Michael: I dream sometimes about having an integrated program that would combine what we’re doing in Sunday School and in clubs into one program that would be really focused. It would grab parent and child and pull them together to process and grow in their faith understanding. Somehow I think we could do better than the fragments we have now.

John: I’d like to see each child have a significant relationship with at least one adult, a mature and growing Christian who models what it means to love the Lord. Someone who reads the Bible, but it comes off the page, it {26} becomes alive, it’s life-changing, there’s an excitement about God’s Word, and how it’s applied to life. I think if a child can have that, what curriculum you use doesn’t matter so much, or when you do it in the week, or even if the time is fairly compressed.

Harold: John has taken the words out of my mouth. It would be tremendous if people showed their excitement . . . if a pastor were excited about the word of God, and the work of God . . . if a Sunday School teacher was excited and not droning on through a lesson. Somebody told me once that people are attracted to a church not because it’s friendly, but because people are excited.

What about youth?

Michael: I think the link with a significant adult becomes stronger in youth years. We have worked at a prayer partner relationship with every one of our youth and college and career people. They need to see an adult who has processed his/her faith and who hangs onto God through turbulent times.

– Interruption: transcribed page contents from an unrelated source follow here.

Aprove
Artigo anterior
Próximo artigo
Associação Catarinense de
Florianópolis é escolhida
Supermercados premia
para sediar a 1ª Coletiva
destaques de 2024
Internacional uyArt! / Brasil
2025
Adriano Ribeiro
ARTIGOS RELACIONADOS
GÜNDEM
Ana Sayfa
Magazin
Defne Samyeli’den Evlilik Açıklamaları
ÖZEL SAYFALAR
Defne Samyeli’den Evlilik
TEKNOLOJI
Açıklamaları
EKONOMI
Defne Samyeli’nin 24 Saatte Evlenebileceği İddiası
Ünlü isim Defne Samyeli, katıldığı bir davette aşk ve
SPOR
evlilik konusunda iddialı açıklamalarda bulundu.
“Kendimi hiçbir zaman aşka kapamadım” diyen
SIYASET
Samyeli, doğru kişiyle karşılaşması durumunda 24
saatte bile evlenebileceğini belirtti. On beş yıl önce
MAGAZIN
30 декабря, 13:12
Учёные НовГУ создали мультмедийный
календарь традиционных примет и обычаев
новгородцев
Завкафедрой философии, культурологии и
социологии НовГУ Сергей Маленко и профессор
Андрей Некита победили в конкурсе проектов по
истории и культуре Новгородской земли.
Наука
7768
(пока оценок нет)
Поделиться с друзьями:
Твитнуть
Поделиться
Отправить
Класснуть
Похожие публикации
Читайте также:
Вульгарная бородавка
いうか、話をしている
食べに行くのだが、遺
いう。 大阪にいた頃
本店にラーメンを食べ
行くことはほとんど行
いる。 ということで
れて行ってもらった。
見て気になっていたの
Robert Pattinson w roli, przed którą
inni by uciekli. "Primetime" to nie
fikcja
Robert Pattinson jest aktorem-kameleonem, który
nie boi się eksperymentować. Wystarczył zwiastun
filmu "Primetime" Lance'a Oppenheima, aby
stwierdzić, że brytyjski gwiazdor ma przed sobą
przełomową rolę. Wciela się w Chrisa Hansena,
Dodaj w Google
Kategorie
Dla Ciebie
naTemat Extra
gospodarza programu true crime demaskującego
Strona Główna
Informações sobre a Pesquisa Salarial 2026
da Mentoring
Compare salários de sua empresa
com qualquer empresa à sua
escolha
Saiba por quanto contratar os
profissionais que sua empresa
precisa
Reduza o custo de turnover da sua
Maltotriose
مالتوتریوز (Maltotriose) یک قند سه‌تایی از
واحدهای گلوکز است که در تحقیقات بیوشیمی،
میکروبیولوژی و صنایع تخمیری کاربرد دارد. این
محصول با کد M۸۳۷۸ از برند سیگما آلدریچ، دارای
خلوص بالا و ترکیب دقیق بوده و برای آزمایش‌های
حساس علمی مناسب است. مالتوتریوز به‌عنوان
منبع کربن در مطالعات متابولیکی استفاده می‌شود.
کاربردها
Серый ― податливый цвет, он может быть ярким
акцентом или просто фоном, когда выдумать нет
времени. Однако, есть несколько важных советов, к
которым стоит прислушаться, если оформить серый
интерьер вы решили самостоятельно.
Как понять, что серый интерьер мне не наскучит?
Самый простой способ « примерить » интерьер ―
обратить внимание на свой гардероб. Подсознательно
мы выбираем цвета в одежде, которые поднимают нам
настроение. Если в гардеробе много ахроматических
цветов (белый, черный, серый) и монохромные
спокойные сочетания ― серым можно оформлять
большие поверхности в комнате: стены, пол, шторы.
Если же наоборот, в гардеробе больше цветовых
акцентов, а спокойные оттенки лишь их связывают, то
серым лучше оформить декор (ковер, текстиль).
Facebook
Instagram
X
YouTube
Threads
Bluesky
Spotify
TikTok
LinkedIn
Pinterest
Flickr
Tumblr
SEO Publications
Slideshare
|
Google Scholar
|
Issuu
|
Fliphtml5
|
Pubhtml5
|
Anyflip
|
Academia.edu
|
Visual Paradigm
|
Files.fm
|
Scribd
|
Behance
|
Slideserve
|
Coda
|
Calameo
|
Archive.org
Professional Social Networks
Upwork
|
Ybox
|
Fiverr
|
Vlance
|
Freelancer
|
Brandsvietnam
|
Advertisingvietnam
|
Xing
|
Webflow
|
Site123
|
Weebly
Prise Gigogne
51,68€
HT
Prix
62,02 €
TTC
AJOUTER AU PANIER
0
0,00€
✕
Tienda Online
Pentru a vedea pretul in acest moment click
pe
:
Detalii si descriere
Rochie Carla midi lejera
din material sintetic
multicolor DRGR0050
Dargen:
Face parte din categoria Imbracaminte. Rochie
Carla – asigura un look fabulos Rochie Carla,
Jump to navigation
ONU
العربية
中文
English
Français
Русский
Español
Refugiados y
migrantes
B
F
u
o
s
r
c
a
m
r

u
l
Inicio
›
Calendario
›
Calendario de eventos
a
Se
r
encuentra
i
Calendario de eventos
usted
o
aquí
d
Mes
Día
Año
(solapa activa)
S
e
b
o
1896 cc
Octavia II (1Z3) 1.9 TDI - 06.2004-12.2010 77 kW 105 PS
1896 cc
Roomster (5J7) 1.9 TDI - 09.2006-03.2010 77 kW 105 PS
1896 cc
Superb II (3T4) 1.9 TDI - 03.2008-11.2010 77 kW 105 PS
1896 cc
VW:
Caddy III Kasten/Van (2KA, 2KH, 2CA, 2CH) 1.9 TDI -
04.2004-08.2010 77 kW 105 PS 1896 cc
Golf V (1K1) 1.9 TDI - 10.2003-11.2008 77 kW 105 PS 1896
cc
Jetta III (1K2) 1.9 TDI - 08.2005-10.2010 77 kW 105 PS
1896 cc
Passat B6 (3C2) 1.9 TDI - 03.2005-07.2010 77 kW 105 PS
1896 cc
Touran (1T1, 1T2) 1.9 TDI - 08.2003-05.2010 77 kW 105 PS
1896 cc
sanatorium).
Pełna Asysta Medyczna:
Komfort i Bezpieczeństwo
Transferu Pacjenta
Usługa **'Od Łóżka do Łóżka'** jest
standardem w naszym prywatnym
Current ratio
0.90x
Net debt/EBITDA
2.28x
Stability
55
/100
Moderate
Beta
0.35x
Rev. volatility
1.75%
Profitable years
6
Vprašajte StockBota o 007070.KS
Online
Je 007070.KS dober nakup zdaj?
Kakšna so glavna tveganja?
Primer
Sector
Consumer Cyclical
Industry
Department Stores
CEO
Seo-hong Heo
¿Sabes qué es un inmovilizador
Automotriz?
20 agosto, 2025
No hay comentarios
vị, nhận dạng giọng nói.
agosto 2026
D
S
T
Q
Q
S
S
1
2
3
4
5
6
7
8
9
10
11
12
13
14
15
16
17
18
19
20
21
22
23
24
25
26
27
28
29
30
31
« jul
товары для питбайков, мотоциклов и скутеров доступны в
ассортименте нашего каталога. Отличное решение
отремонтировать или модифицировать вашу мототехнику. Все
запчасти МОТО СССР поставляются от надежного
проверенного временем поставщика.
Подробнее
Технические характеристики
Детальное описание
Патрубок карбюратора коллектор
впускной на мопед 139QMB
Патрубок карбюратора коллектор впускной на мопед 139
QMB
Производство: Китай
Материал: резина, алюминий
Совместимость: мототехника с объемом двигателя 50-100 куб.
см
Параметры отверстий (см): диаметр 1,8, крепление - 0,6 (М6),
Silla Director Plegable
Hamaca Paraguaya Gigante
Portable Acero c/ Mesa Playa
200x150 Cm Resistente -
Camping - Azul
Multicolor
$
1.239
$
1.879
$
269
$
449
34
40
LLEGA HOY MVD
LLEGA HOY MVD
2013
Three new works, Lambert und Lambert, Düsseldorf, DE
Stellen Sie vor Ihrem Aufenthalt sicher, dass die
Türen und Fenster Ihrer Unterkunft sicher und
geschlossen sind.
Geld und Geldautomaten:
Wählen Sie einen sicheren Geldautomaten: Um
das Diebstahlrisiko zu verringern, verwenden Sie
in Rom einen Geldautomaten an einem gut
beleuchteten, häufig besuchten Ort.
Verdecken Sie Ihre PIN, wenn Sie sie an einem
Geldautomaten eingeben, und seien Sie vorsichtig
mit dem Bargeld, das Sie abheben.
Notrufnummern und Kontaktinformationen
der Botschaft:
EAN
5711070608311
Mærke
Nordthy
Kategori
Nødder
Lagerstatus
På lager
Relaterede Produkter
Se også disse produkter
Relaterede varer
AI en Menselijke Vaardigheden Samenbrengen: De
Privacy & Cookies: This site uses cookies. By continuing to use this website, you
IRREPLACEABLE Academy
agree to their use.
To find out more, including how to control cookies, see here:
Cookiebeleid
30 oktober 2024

Nadine: That’s interesting, because we assign our kids, even as infants, to an adult. The little kids are so thrilled, but the youth are not sure that they want this relationship. I think that they want it, but are not sure what to do with it.

John: I think Michael is right. Every parent at that point needs other Christian adults who are feeding stuff into their kids. My kids hear it better from them than they are going to from me at that point. Those people need to be there.

Michael: The second thing for young people is that they have opportunities to get involved in ministry, not just always take. They learn more in serving than in receiving.

Nadine: I wish all ages, particularly youth, could believe they can be honest with the church, and we’d still love them. I think in those years we start sending messages more and more strongly which read, “Say what we want you to say, or you’re pushed off to the edge.”

What about adults?

Grayson: One of my dreams for adults is that we would be willing to let youth ask questions and not be threatened by them.

Dave: That’s a reversal. I think we’re afraid of other adults who ask questions. Can even I have doubts and ask questions?

John: I think the question is, can we be honest with each other, and still be accepted and loved and forgiven? Can I voice my doubts as a pastor? My vision has to do with something that grew out of our process in our congregation. Within two years we want every adult who wishes, to be part {27} of a small group, whether a support group, Bible study group, fellowship group, task group, or whatever. Most adults struggle with friendship issues. Who are your close friends? To whom can you talk? I have heard that most Canadians move every three years. That’s devastating to friendships for adults. It takes us about that long to make friends.

Nadine: A final point. I’ve been wondering recently, how many adults in our churches really feel that God smiles on them? How many adults are living under a cloud of doubt and judgment? Somebody said this morning, “All of a sudden it dawns on me; it’s not because of what I’ve done, but because of God’s grace that’s made me accepted.” I wish more adults could really feel that.